- _Task material_
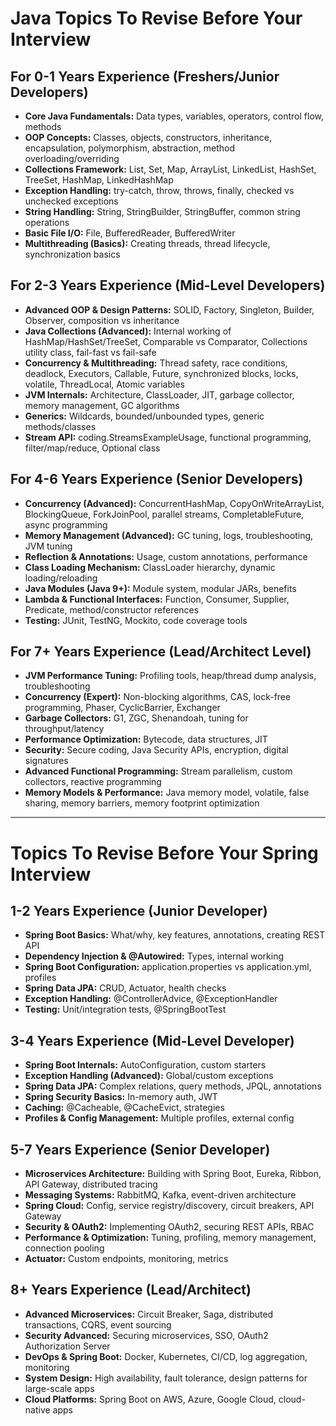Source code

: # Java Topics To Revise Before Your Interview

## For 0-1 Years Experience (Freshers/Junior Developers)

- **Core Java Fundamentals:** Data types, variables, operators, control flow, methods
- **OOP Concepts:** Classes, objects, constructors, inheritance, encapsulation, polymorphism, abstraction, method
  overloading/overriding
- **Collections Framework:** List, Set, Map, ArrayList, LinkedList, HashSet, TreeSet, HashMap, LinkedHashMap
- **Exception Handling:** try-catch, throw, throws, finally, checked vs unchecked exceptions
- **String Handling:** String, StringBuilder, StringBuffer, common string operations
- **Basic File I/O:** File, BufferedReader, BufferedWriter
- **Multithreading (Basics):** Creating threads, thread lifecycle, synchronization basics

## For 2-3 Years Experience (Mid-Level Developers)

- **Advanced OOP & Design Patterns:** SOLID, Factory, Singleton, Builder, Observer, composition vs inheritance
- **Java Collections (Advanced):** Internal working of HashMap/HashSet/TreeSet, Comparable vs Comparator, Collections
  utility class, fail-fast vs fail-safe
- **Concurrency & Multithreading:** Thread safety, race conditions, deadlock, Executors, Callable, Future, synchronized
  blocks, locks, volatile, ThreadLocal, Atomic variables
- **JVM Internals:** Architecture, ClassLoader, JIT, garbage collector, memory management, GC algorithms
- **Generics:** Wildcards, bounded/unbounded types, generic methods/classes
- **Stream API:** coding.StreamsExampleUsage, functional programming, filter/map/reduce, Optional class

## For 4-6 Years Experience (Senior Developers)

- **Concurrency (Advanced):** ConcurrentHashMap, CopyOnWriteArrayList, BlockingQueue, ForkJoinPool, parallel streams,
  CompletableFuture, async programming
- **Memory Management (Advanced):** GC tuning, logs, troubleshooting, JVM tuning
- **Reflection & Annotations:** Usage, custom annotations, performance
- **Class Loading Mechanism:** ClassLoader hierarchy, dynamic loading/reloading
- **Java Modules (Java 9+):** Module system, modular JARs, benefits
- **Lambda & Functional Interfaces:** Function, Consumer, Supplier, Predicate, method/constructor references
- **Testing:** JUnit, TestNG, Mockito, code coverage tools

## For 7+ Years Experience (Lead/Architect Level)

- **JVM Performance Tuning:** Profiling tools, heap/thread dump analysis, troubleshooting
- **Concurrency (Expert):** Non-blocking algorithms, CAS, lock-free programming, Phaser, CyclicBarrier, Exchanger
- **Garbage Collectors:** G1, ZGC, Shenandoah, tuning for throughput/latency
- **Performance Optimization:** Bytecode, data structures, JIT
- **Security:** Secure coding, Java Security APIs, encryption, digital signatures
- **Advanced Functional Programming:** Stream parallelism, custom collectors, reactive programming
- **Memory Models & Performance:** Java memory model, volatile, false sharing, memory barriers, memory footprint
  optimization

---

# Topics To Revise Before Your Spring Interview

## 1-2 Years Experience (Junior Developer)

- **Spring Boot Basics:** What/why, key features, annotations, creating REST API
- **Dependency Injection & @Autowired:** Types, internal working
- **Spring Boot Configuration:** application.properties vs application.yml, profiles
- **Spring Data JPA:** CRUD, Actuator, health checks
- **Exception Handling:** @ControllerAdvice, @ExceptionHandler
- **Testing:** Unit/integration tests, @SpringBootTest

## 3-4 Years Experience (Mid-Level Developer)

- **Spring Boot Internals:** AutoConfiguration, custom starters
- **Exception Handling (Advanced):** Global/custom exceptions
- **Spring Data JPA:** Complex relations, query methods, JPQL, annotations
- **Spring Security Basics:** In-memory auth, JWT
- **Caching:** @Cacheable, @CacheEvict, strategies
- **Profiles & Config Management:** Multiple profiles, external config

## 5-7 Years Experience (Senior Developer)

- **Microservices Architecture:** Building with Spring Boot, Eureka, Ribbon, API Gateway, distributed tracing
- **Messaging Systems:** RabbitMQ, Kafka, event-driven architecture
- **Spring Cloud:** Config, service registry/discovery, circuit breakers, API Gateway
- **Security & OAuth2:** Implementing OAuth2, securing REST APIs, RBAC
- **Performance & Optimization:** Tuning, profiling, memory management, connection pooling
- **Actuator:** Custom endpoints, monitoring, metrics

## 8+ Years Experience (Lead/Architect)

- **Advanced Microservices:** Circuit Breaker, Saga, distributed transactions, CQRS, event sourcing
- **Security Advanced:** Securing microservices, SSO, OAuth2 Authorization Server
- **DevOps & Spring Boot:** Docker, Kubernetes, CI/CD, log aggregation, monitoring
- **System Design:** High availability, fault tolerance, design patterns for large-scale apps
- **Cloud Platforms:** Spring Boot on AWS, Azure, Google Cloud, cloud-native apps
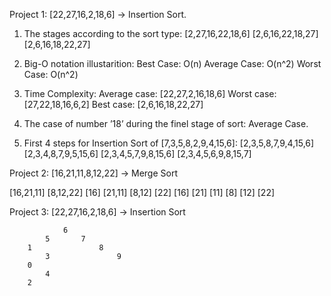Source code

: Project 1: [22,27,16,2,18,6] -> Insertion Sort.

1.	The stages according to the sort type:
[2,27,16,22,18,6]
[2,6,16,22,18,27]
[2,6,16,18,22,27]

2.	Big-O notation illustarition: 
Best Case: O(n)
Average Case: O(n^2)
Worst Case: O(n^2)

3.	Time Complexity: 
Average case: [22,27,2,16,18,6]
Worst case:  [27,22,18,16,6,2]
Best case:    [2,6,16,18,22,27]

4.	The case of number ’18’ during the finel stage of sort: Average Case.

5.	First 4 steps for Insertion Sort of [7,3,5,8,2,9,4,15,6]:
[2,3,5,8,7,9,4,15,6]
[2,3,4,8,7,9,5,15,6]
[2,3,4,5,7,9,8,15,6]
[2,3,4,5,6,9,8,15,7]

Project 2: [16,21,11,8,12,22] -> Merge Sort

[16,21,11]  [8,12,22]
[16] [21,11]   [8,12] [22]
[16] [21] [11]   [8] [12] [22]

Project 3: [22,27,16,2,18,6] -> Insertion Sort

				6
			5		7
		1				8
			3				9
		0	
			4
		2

- _Job_
Reproduce the source text from all the rows above character for character, and leave the pictures out of your answer.

- _Answer for this exercise_
Source code

: # Java Topics To Revise Before Your Interview

## For 0-1 Years Experience (Freshers/Junior Developers)

- **Core Java Fundamentals:** Data types, variables, operators, control flow, methods
- **OOP Concepts:** Classes, objects, constructors, inheritance, encapsulation, polymorphism, abstraction, method
  overloading/overriding
- **Collections Framework:** List, Set, Map, ArrayList, LinkedList, HashSet, TreeSet, HashMap, LinkedHashMap
- **Exception Handling:** try-catch, throw, throws, finally, checked vs unchecked exceptions
- **String Handling:** String, StringBuilder, StringBuffer, common string operations
- **Basic File I/O:** File, BufferedReader, BufferedWriter
- **Multithreading (Basics):** Creating threads, thread lifecycle, synchronization basics

## For 2-3 Years Experience (Mid-Level Developers)

- **Advanced OOP & Design Patterns:** SOLID, Factory, Singleton, Builder, Observer, composition vs inheritance
- **Java Collections (Advanced):** Internal working of HashMap/HashSet/TreeSet, Comparable vs Comparator, Collections
  utility class, fail-fast vs fail-safe
- **Concurrency & Multithreading:** Thread safety, race conditions, deadlock, Executors, Callable, Future, synchronized
  blocks, locks, volatile, ThreadLocal, Atomic variables
- **JVM Internals:** Architecture, ClassLoader, JIT, garbage collector, memory management, GC algorithms
- **Generics:** Wildcards, bounded/unbounded types, generic methods/classes
- **Stream API:** coding.StreamsExampleUsage, functional programming, filter/map/reduce, Optional class

## For 4-6 Years Experience (Senior Developers)

- **Concurrency (Advanced):** ConcurrentHashMap, CopyOnWriteArrayList, BlockingQueue, ForkJoinPool, parallel streams,
  CompletableFuture, async programming
- **Memory Management (Advanced):** GC tuning, logs, troubleshooting, JVM tuning
- **Reflection & Annotations:** Usage, custom annotations, performance
- **Class Loading Mechanism:** ClassLoader hierarchy, dynamic loading/reloading
- **Java Modules (Java 9+):** Module system, modular JARs, benefits
- **Lambda & Functional Interfaces:** Function, Consumer, Supplier, Predicate, method/constructor references
- **Testing:** JUnit, TestNG, Mockito, code coverage tools

## For 7+ Years Experience (Lead/Architect Level)

- **JVM Performance Tuning:** Profiling tools, heap/thread dump analysis, troubleshooting
- **Concurrency (Expert):** Non-blocking algorithms, CAS, lock-free programming, Phaser, CyclicBarrier, Exchanger
- **Garbage Collectors:** G1, ZGC, Shenandoah, tuning for throughput/latency
- **Performance Optimization:** Bytecode, data structures, JIT
- **Security:** Secure coding, Java Security APIs, encryption, digital signatures
- **Advanced Functional Programming:** Stream parallelism, custom collectors, reactive programming
- **Memory Models & Performance:** Java memory model, volatile, false sharing, memory barriers, memory footprint
  optimization

---

# Topics To Revise Before Your Spring Interview

## 1-2 Years Experience (Junior Developer)

- **Spring Boot Basics:** What/why, key features, annotations, creating REST API
- **Dependency Injection & @Autowired:** Types, internal working
- **Spring Boot Configuration:** application.properties vs application.yml, profiles
- **Spring Data JPA:** CRUD, Actuator, health checks
- **Exception Handling:** @ControllerAdvice, @ExceptionHandler
- **Testing:** Unit/integration tests, @SpringBootTest

## 3-4 Years Experience (Mid-Level Developer)

- **Spring Boot Internals:** AutoConfiguration, custom starters
- **Exception Handling (Advanced):** Global/custom exceptions
- **Spring Data JPA:** Complex relations, query methods, JPQL, annotations
- **Spring Security Basics:** In-memory auth, JWT
- **Caching:** @Cacheable, @CacheEvict, strategies
- **Profiles & Config Management:** Multiple profiles, external config

## 5-7 Years Experience (Senior Developer)

- **Microservices Architecture:** Building with Spring Boot, Eureka, Ribbon, API Gateway, distributed tracing
- **Messaging Systems:** RabbitMQ, Kafka, event-driven architecture
- **Spring Cloud:** Config, service registry/discovery, circuit breakers, API Gateway
- **Security & OAuth2:** Implementing OAuth2, securing REST APIs, RBAC
- **Performance & Optimization:** Tuning, profiling, memory management, connection pooling
- **Actuator:** Custom endpoints, monitoring, metrics

## 8+ Years Experience (Lead/Architect)

- **Advanced Microservices:** Circuit Breaker, Saga, distributed transactions, CQRS, event sourcing
- **Security Advanced:** Securing microservices, SSO, OAuth2 Authorization Server
- **DevOps & Spring Boot:** Docker, Kubernetes, CI/CD, log aggregation, monitoring
- **System Design:** High availability, fault tolerance, design patterns for large-scale apps
- **Cloud Platforms:** Spring Boot on AWS, Azure, Google Cloud, cloud-native apps
Source code

: Project 1: [22,27,16,2,18,6] -> Insertion Sort.

1.	The stages according to the sort type:
[2,27,16,22,18,6]
[2,6,16,22,18,27]
[2,6,16,18,22,27]

2.	Big-O notation illustarition: 
Best Case: O(n)
Average Case: O(n^2)
Worst Case: O(n^2)

3.	Time Complexity: 
Average case: [22,27,2,16,18,6]
Worst case:  [27,22,18,16,6,2]
Best case:    [2,6,16,18,22,27]

4.	The case of number ’18’ during the finel stage of sort: Average Case.

5.	First 4 steps for Insertion Sort of [7,3,5,8,2,9,4,15,6]:
[2,3,5,8,7,9,4,15,6]
[2,3,4,8,7,9,5,15,6]
[2,3,4,5,7,9,8,15,6]
[2,3,4,5,6,9,8,15,7]

Project 2: [16,21,11,8,12,22] -> Merge Sort

[16,21,11]  [8,12,22]
[16] [21,11]   [8,12] [22]
[16] [21] [11]   [8] [12] [22]

Project 3: [22,27,16,2,18,6] -> Insertion Sort

				6
			5		7
		1				8
			3				9
		0	
			4
		2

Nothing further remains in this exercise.